Luca Steele
My meeting was in the wrong building.
Again.
I stood in the lobby of someone else’s firm, holding a briefcase I didn’t even need, staring at a receptionist who looked at me like I was the problem.
“Mr. Steele,” she said cautiously, “you’re not scheduled here until next week.”
No shit.
I clenched my jaw, nodded stiffly, and turned on my heel. I didn’t say anything. I didn’t trust myself to speak without snapping.
This was the third scheduling disaster this week.
Since Penny got fired—by Nova—I hadn’t hired a new secretary yet. I figured someone from admin would jump in. Or maybe Penny had preloaded everything into my calendar before she left.
But nope.
Turns out, Nova had been the one still organizing everything. I didn’t even realize it. The meetings. The emails. The lunch orders. The client reminders. The perfect timing.
Nova did it all.
And now that she was gone? Everything was falling apart. Including me.

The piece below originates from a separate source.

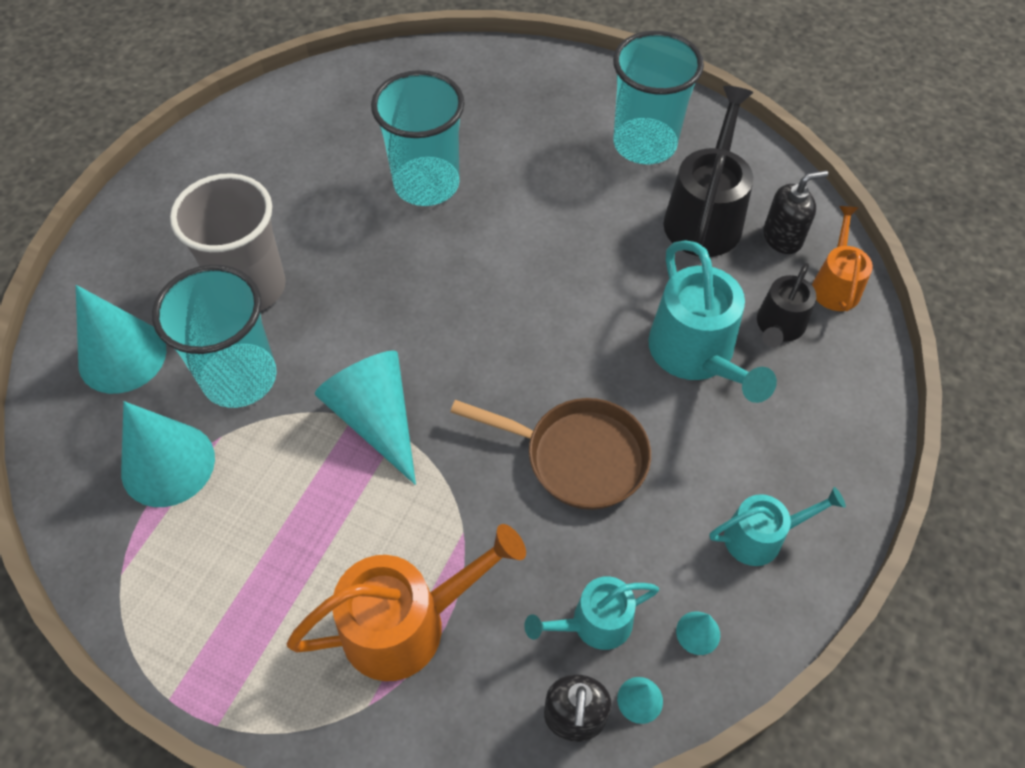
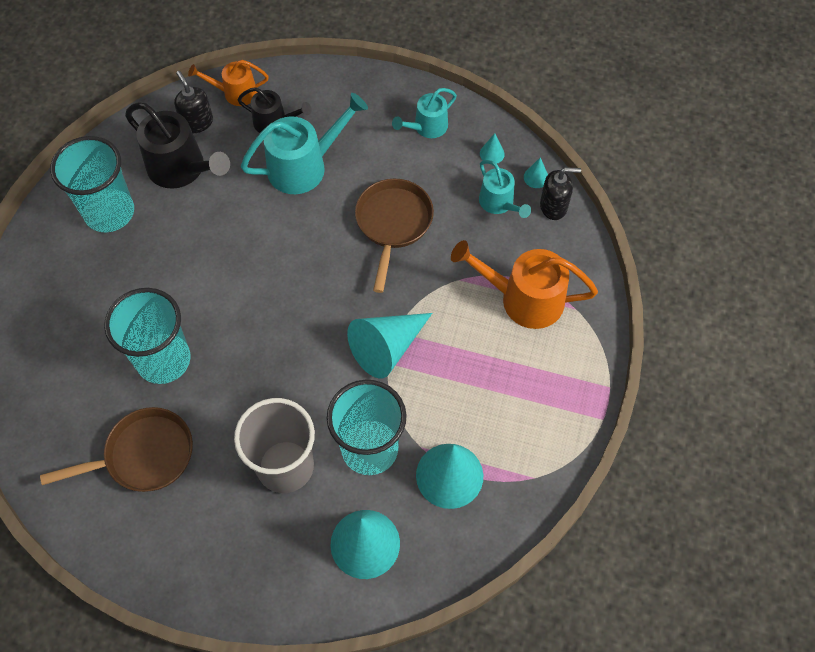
camera: 100 degrees left, 5 degrees up
orange watering can [287,524,526,681] -> orange watering can turned 45 degrees counterclockwise [451,240,598,329]
black watering can [664,86,753,257] -> black watering can turned 150 degrees counterclockwise [125,102,230,189]
turquoise watering can [709,487,846,566] -> turquoise watering can turned 105 degrees counterclockwise [392,88,457,138]
none -> brown pan [40,407,193,492]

It was weird, honestly. How well she knew me. How seamlessly she blended into my world. How she made things function. No one else could step in like that. No one else understood how I worked the way she did.
Maybe because she was a CEO herself. Maybe because she had been trained her whole life by her father.
Or maybe because…
Because she cared.
I sat in my office later that afternoon, staring at my calendar, now completely rearranged, half of it blank, the other half double-booked.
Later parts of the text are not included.